▶ **Tarefa escrita A**:
Responda com base no texto sobre o Mercado Central:
(i) Quantos anos o Mercado Central completa no dia 7, na contagem oficial?
(ii) Em que ano foram plantadas as raízes do Mercado Central?
(iii) Qual é o nome da exposição que será aberta amanhã?
▶ **Tarefa escrita B**: No texto sobre o Mercado Central, edite o trecho de "A ideia para" até "a defasada rodoviária.", trocando "defasada" por "antiga".

▶ **Texto fornecido**:
>>>

A ideia para compor este texto era buscar algo novo no Mercado Central de Belo Horizonte, que dia 7 completa 85 anos, na contagem oficial. Alguma coisa além da sedutora e peculiar alquimia de cheiros, cores e sabores, da sempre aberta possibilidade de convivência com gente de todas as tendências e aparências. Um desafio buscar um episódio desconhecido na história mil e uma vezes contada do centro de compras famoso dentro e fora das fronteiras do país. E não é que há novidade? O Mercado Central vai provar que suas origens não estão plantadas no quadrilátero formado pelas ruas Santa Catarina, Curitiba, Goitacazes e Avenida Augusto de Lima. Suas raízes foram plantadas em 1900, no começo da Avenida Afonso Pena, onde hoje está a defasada rodoviária.
Não se trata, claro, de uma descoberta. O fato não é tratado com relevância na história da cidade. E, dessa forma, nunca veio a público com a merecida relevância como virá agora. Amanhã, será aberta a exposição “História e memórias do Mercado Central”, que vai fundir a primeira versão do centro de compras, de 1900, e a segunda, de 1929, a que é frequentada e reverenciada atualmente. Uma comemoração de aniversário diferente, que deixa ainda mais orgulhosos comerciantes e administradores do centro de compras. E felizes. Afinal, trata-se de uma memória não unicamente comercial, mas também afetiva, ligada à própria trajetória de vida de cada um deles, há décadas instalados em lojas e boxes acanhados com a missão de receber clientes e tratá-los como ilustres convidados.

<<<

▶ **Entradas do conjunto de dados**:
>>>

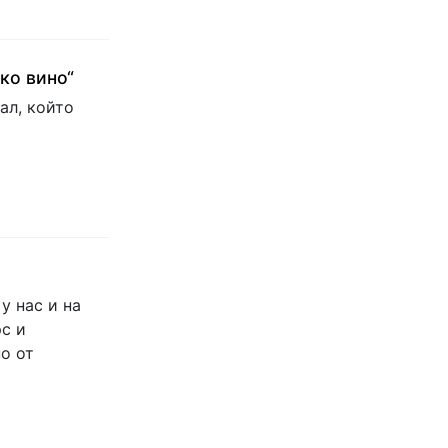
ко вино“
ал, който
у нас и на
с и
о от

<<<

▶ **Resultado do exercício A**:
(i) 85 anos.
(ii) Em 1900.
(iii) "História e memórias do Mercado Central".

▶ **Resultado do exercício B**:
A ideia para compor este texto era buscar algo novo no Mercado Central de Belo Horizonte, que dia 7 completa 85 anos, na contagem oficial. Alguma coisa além da sedutora e peculiar alquimia de cheiros, cores e sabores, da sempre aberta possibilidade de convivência com gente de todas as tendências e aparências. Um desafio buscar um episódio desconhecido na história mil e uma vezes contada do centro de compras famoso dentro e fora das fronteiras do país. E não é que há novidade? O Mercado Central vai provar que suas origens não estão plantadas no quadrilátero formado pelas ruas Santa Catarina, Curitiba, Goitacazes e Avenida Augusto de Lima. Suas raízes foram plantadas em 1900, no começo da Avenida Afonso Pena, onde hoje está a antiga rodoviária.